# TASK TO CARRY OUT
Pictures stay out; everything else in the records below is copied exactly.

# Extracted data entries
----
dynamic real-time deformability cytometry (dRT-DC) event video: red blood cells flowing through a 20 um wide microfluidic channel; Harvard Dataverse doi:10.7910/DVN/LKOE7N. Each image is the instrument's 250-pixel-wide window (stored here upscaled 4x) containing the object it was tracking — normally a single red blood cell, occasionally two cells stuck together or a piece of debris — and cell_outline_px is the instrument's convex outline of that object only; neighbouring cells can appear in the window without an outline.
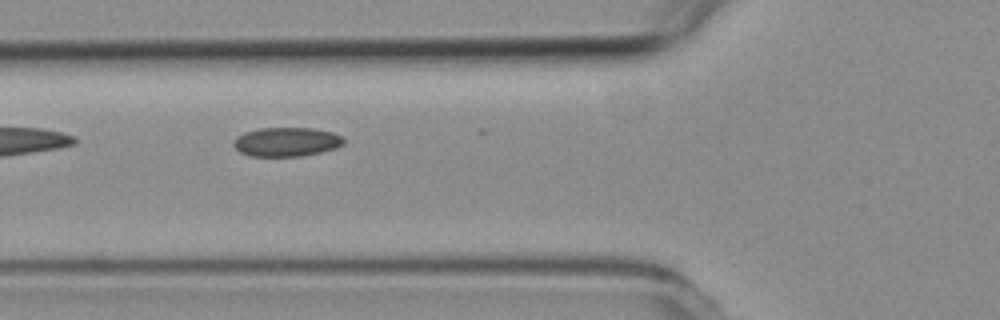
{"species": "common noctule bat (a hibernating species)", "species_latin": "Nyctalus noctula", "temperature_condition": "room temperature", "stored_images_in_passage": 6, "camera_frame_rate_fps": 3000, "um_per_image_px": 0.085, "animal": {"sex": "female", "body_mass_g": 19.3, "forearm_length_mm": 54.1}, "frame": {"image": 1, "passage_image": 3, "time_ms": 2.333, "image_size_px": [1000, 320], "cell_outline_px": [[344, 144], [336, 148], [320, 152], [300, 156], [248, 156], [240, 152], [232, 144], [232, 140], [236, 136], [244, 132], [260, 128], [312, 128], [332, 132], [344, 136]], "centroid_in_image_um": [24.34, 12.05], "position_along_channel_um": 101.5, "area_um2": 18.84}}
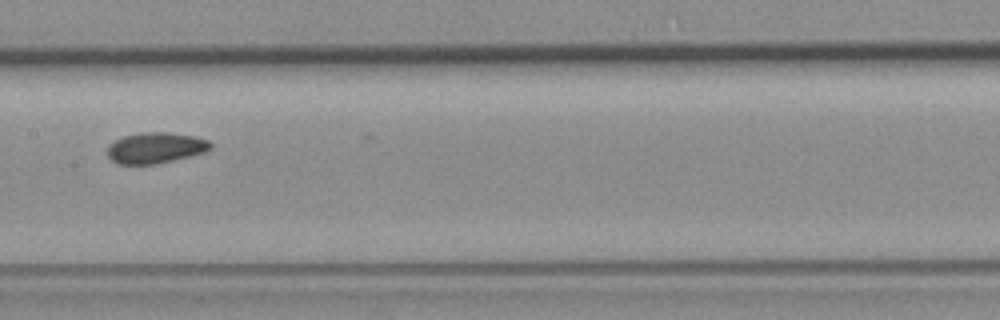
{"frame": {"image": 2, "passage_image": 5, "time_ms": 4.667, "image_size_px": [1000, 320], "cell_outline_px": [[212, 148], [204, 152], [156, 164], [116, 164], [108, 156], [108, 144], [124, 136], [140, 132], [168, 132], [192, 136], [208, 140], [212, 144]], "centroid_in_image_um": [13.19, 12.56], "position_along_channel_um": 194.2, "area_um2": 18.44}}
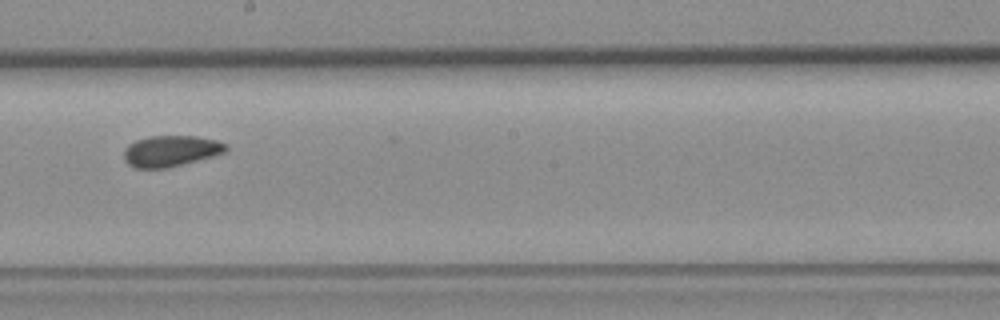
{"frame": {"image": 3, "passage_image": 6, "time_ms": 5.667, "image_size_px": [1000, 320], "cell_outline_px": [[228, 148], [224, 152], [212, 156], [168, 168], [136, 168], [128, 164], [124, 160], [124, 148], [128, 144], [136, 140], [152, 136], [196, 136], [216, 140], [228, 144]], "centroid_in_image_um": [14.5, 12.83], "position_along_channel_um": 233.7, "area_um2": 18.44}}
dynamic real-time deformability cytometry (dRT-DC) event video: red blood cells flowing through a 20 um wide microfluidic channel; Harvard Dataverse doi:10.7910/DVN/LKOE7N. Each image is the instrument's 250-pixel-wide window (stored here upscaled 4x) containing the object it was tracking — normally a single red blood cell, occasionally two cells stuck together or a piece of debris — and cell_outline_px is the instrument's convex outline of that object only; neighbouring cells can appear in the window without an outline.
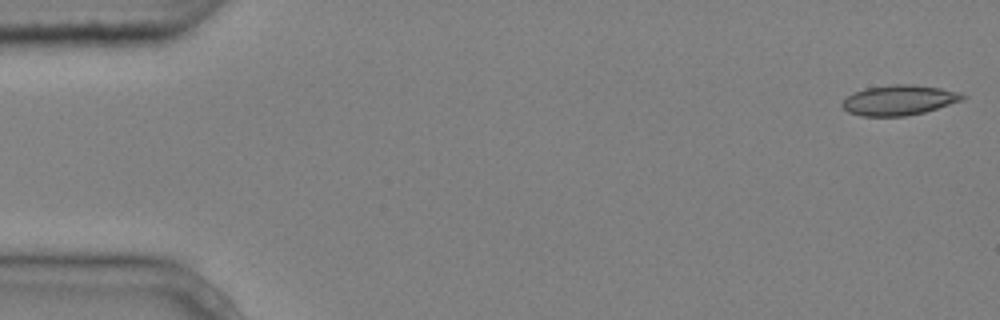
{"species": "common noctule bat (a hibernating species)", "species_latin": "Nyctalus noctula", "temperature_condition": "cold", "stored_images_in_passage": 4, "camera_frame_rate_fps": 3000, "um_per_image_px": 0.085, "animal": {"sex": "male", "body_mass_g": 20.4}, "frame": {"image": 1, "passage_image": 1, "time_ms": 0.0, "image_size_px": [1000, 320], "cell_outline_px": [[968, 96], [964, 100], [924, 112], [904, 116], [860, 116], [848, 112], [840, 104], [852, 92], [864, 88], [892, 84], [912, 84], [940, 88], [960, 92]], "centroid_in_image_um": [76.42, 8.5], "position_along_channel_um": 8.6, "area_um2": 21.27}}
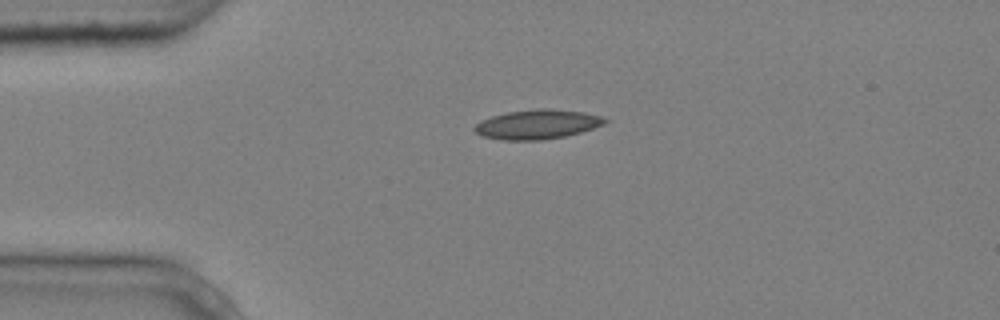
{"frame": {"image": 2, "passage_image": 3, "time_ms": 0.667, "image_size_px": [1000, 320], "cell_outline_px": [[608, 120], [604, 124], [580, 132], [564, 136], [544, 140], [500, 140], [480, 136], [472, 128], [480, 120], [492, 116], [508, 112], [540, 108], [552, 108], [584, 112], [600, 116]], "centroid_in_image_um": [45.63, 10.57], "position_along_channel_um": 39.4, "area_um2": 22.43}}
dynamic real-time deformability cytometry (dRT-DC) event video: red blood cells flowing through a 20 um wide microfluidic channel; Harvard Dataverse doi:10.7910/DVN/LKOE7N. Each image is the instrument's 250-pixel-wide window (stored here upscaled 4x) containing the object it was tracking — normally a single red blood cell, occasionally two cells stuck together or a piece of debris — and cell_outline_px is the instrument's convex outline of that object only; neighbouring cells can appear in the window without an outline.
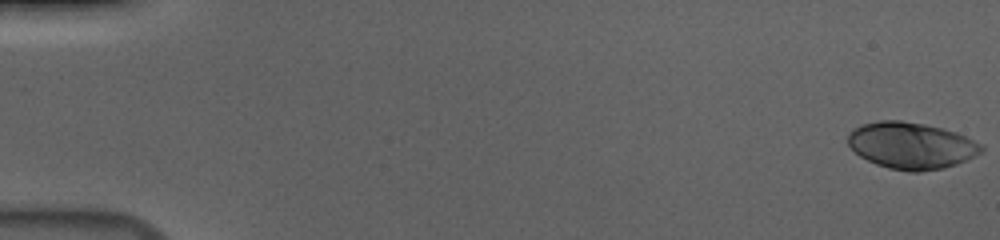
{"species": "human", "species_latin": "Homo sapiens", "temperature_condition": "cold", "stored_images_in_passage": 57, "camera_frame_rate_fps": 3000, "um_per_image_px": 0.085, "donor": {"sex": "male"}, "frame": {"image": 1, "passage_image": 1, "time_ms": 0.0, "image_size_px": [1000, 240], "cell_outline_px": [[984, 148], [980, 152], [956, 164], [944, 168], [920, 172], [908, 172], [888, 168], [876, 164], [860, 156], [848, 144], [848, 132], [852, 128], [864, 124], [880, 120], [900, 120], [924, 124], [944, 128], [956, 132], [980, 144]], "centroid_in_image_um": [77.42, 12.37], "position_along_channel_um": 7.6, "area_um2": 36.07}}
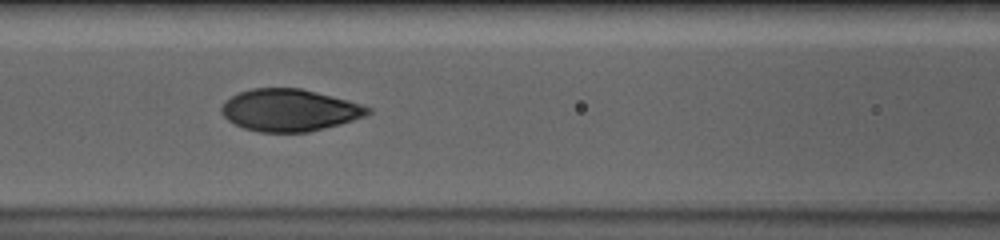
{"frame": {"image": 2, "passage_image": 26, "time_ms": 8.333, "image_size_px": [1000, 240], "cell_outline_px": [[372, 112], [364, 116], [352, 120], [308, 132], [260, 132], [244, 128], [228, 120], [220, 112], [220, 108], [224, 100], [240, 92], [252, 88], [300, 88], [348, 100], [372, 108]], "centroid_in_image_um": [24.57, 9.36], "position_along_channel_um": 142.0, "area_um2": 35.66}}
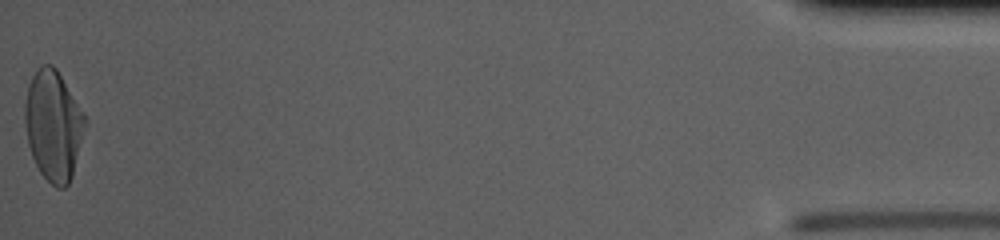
----
# COMPLETED TASK
dynamic real-time deformability cytometry (dRT-DC) event video: red blood cells flowing through a 20 um wide microfluidic channel; Harvard Dataverse doi:10.7910/DVN/LKOE7N. Each image is the instrument's 250-pixel-wide window (stored here upscaled 4x) containing the object it was tracking — normally a single red blood cell, occasionally two cells stuck together or a piece of debris — and cell_outline_px is the instrument's convex outline of that object only; neighbouring cells can appear in the window without an outline.
{"species": "common noctule bat (a hibernating species)", "species_latin": "Nyctalus noctula", "temperature_condition": "room temperature", "stored_images_in_passage": 6, "camera_frame_rate_fps": 3000, "um_per_image_px": 0.085, "animal": {"sex": "female", "body_mass_g": 19.3, "forearm_length_mm": 54.1}, "frame": {"image": 1, "passage_image": 3, "time_ms": 2.333, "image_size_px": [1000, 320], "cell_outline_px": [[344, 144], [336, 148], [320, 152], [300, 156], [248, 156], [240, 152], [232, 144], [232, 140], [236, 136], [244, 132], [260, 128], [312, 128], [332, 132], [344, 136]], "centroid_in_image_um": [24.34, 12.05], "position_along_channel_um": 101.5, "area_um2": 18.84}}
{"frame": {"image": 2, "passage_image": 5, "time_ms": 4.667, "image_size_px": [1000, 320], "cell_outline_px": [[212, 148], [204, 152], [156, 164], [116, 164], [108, 156], [108, 144], [124, 136], [140, 132], [168, 132], [192, 136], [208, 140], [212, 144]], "centroid_in_image_um": [13.19, 12.56], "position_along_channel_um": 194.2, "area_um2": 18.44}}
{"frame": {"image": 3, "passage_image": 6, "time_ms": 5.667, "image_size_px": [1000, 320], "cell_outline_px": [[228, 148], [224, 152], [212, 156], [168, 168], [136, 168], [128, 164], [124, 160], [124, 148], [128, 144], [136, 140], [152, 136], [196, 136], [216, 140], [228, 144]], "centroid_in_image_um": [14.5, 12.83], "position_along_channel_um": 233.7, "area_um2": 18.44}}
dynamic real-time deformability cytometry (dRT-DC) event video: red blood cells flowing through a 20 um wide microfluidic channel; Harvard Dataverse doi:10.7910/DVN/LKOE7N. Each image is the instrument's 250-pixel-wide window (stored here upscaled 4x) containing the object it was tracking — normally a single red blood cell, occasionally two cells stuck together or a piece of debris — and cell_outline_px is the instrument's convex outline of that object only; neighbouring cells can appear in the window without an outline.
{"species": "common noctule bat (a hibernating species)", "species_latin": "Nyctalus noctula", "temperature_condition": "cold", "stored_images_in_passage": 4, "camera_frame_rate_fps": 3000, "um_per_image_px": 0.085, "animal": {"sex": "male", "body_mass_g": 20.4}, "frame": {"image": 1, "passage_image": 1, "time_ms": 0.0, "image_size_px": [1000, 320], "cell_outline_px": [[968, 96], [964, 100], [924, 112], [904, 116], [860, 116], [848, 112], [840, 104], [852, 92], [864, 88], [892, 84], [912, 84], [940, 88], [960, 92]], "centroid_in_image_um": [76.42, 8.5], "position_along_channel_um": 8.6, "area_um2": 21.27}}
{"frame": {"image": 2, "passage_image": 3, "time_ms": 0.667, "image_size_px": [1000, 320], "cell_outline_px": [[608, 120], [604, 124], [580, 132], [564, 136], [544, 140], [500, 140], [480, 136], [472, 128], [480, 120], [492, 116], [508, 112], [540, 108], [552, 108], [584, 112], [600, 116]], "centroid_in_image_um": [45.63, 10.57], "position_along_channel_um": 39.4, "area_um2": 22.43}}
dynamic real-time deformability cytometry (dRT-DC) event video: red blood cells flowing through a 20 um wide microfluidic channel; Harvard Dataverse doi:10.7910/DVN/LKOE7N. Each image is the instrument's 250-pixel-wide window (stored here upscaled 4x) containing the object it was tracking — normally a single red blood cell, occasionally two cells stuck together or a piece of debris — and cell_outline_px is the instrument's convex outline of that object only; neighbouring cells can appear in the window without an outline.
{"species": "human", "species_latin": "Homo sapiens", "temperature_condition": "cold", "stored_images_in_passage": 57, "camera_frame_rate_fps": 3000, "um_per_image_px": 0.085, "donor": {"sex": "male"}, "frame": {"image": 1, "passage_image": 1, "time_ms": 0.0, "image_size_px": [1000, 240], "cell_outline_px": [[984, 148], [980, 152], [956, 164], [944, 168], [920, 172], [908, 172], [888, 168], [876, 164], [860, 156], [848, 144], [848, 132], [852, 128], [864, 124], [880, 120], [900, 120], [924, 124], [944, 128], [956, 132], [980, 144]], "centroid_in_image_um": [77.42, 12.37], "position_along_channel_um": 7.6, "area_um2": 36.07}}
{"frame": {"image": 2, "passage_image": 26, "time_ms": 8.333, "image_size_px": [1000, 240], "cell_outline_px": [[372, 112], [364, 116], [352, 120], [308, 132], [260, 132], [244, 128], [228, 120], [220, 112], [220, 108], [224, 100], [240, 92], [252, 88], [300, 88], [348, 100], [372, 108]], "centroid_in_image_um": [24.57, 9.36], "position_along_channel_um": 142.0, "area_um2": 35.66}}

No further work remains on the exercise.